Data for processing START

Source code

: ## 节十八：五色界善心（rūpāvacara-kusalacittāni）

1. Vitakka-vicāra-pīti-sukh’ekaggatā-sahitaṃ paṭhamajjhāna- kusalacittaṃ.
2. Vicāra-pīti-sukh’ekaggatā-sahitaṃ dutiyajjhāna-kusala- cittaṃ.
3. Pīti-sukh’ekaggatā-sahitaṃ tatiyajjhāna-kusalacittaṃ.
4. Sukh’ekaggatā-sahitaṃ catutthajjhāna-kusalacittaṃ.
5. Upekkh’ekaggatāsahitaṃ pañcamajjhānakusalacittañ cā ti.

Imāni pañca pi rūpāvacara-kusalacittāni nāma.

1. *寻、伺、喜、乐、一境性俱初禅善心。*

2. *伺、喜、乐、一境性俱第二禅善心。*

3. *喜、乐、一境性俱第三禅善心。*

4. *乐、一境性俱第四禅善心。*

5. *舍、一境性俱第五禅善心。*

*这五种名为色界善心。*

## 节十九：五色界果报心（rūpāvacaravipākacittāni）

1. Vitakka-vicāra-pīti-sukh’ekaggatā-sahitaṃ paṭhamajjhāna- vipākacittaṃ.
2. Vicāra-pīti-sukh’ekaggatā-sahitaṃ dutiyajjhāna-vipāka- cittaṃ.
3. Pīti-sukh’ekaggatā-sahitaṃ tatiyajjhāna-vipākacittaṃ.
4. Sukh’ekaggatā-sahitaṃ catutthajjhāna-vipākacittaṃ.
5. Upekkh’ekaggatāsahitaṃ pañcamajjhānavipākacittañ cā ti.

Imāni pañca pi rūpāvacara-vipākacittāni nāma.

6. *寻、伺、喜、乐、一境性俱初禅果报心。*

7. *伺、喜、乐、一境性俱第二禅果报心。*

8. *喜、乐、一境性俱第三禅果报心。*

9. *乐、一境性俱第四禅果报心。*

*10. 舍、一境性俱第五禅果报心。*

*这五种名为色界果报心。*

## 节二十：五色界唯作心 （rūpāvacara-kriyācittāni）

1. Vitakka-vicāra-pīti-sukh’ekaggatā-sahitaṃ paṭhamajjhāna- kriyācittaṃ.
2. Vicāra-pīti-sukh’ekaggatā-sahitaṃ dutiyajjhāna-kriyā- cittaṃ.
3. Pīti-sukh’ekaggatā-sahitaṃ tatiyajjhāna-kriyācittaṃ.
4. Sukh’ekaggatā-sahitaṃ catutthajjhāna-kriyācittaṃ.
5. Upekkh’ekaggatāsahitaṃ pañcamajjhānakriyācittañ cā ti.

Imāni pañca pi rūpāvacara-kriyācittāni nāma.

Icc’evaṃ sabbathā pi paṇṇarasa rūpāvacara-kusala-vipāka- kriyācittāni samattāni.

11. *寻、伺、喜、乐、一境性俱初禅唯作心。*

Data for processing END

### Instructions to follow
When a line of the records includes "kriyācittāni", that line belongs in the answer.

### Finished exercise
## 节二十：五色界唯作心 （rūpāvacara-kriyācittāni）
Imāni pañca pi rūpāvacara-kriyācittāni nāma.
Icc’evaṃ sabbathā pi paṇṇarasa rūpāvacara-kusala-vipāka- kriyācittāni samattāni.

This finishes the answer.